# [Extracted entries]
===============

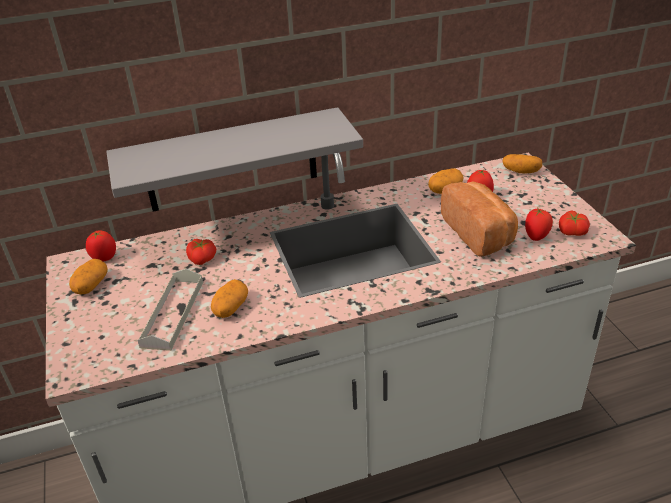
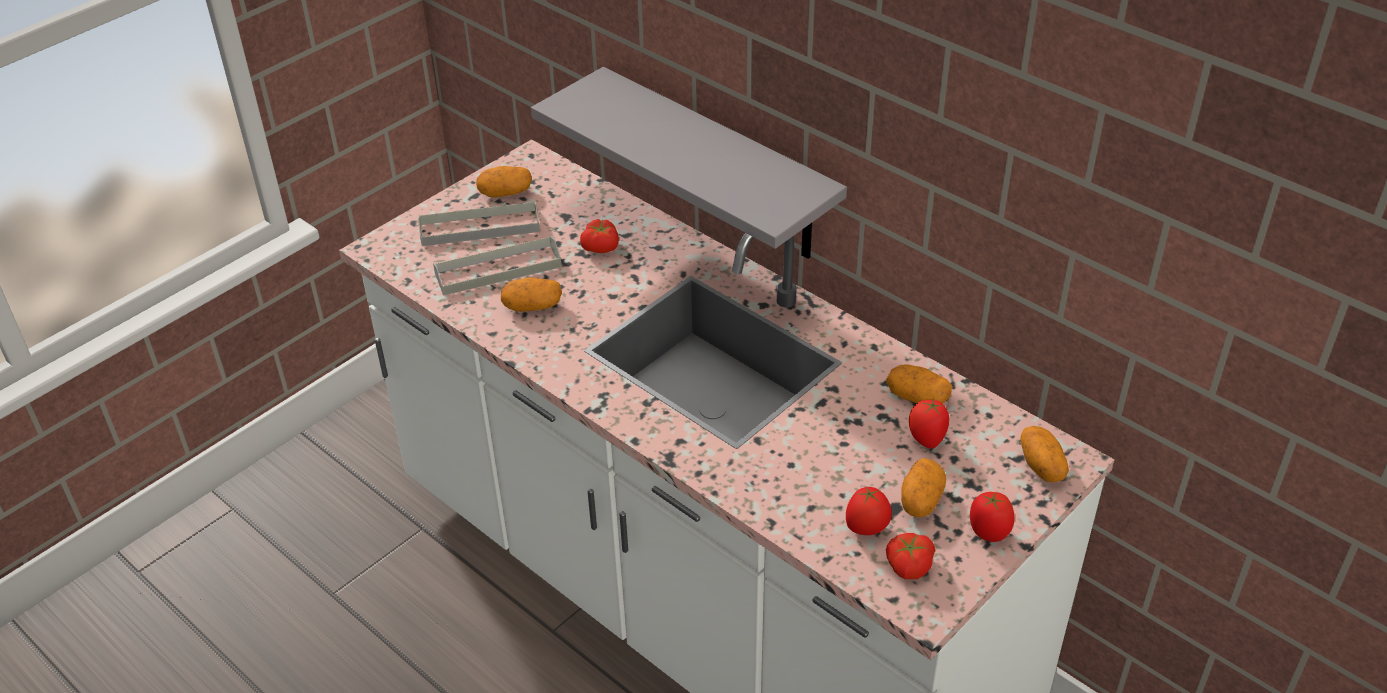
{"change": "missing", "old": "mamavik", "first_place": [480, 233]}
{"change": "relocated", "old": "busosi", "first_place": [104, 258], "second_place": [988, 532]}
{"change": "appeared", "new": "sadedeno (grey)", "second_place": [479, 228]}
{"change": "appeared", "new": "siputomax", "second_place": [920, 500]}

===============

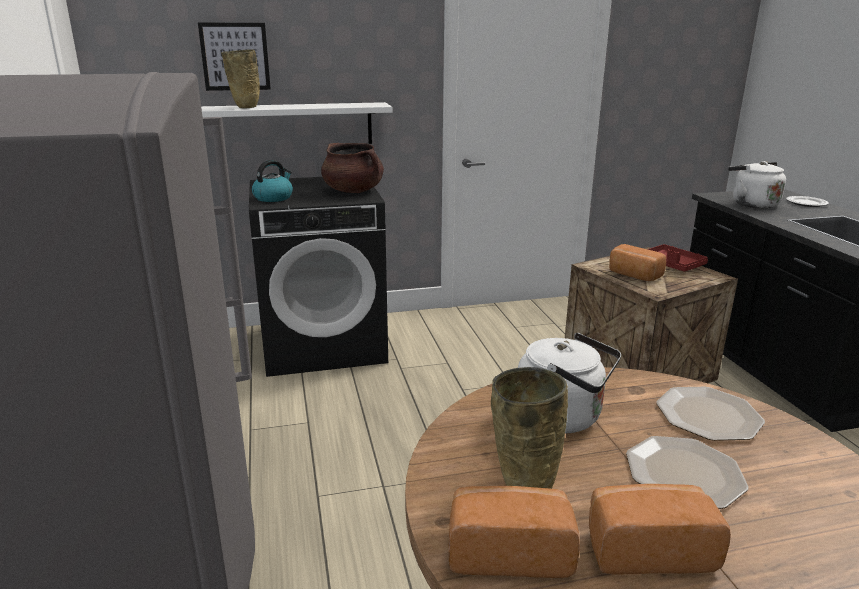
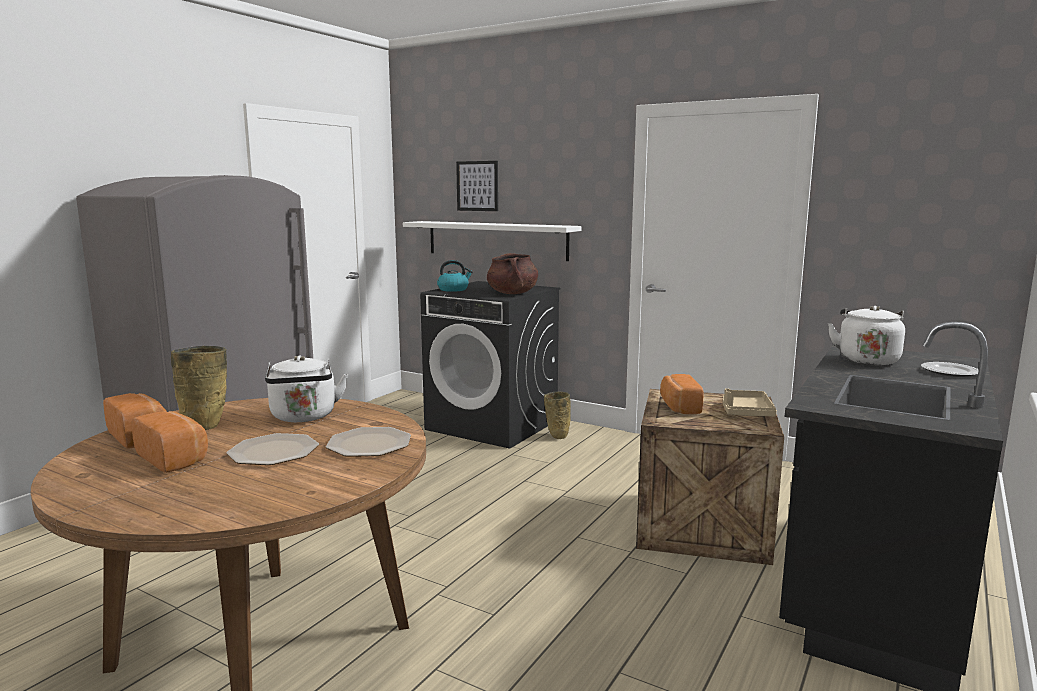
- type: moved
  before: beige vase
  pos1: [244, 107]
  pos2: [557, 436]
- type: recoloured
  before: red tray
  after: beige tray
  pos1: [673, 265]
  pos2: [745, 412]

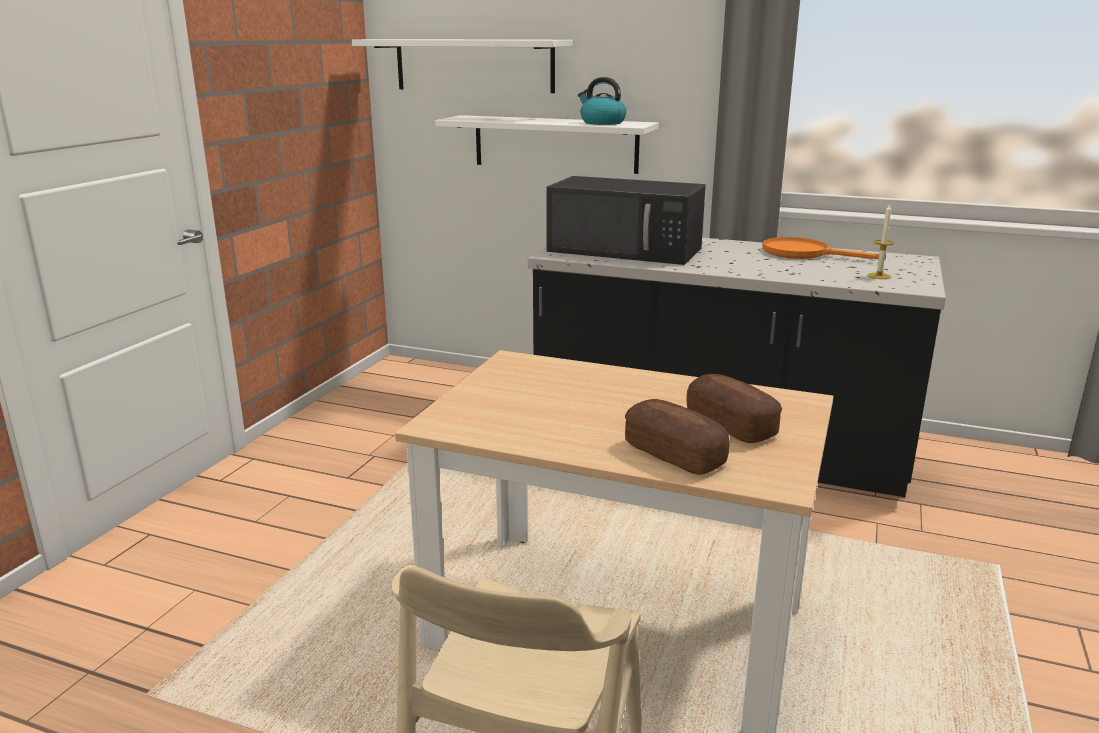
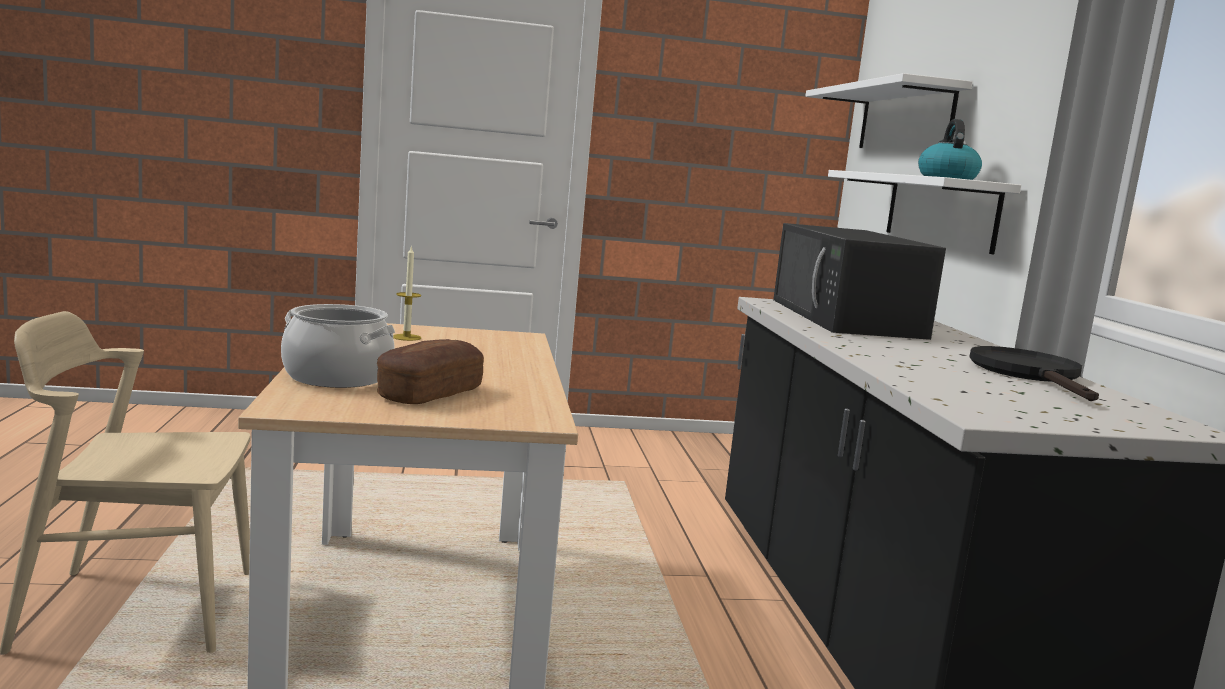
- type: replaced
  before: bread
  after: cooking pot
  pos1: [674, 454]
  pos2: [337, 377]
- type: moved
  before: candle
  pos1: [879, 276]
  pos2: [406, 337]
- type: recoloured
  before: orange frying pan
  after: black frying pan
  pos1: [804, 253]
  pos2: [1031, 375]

===============

# [Task to carry out]
All lines above from the one holding "before: beige vase" to the one holding "pos1: [673, 265]", inclusive, are to be copied exactly; no other line is wanted.

# [Answer to the exercise]
  before: beige vase
  pos1: [244, 107]
  pos2: [557, 436]
- type: recoloured
  before: red tray
  after: beige tray
  pos1: [673, 265]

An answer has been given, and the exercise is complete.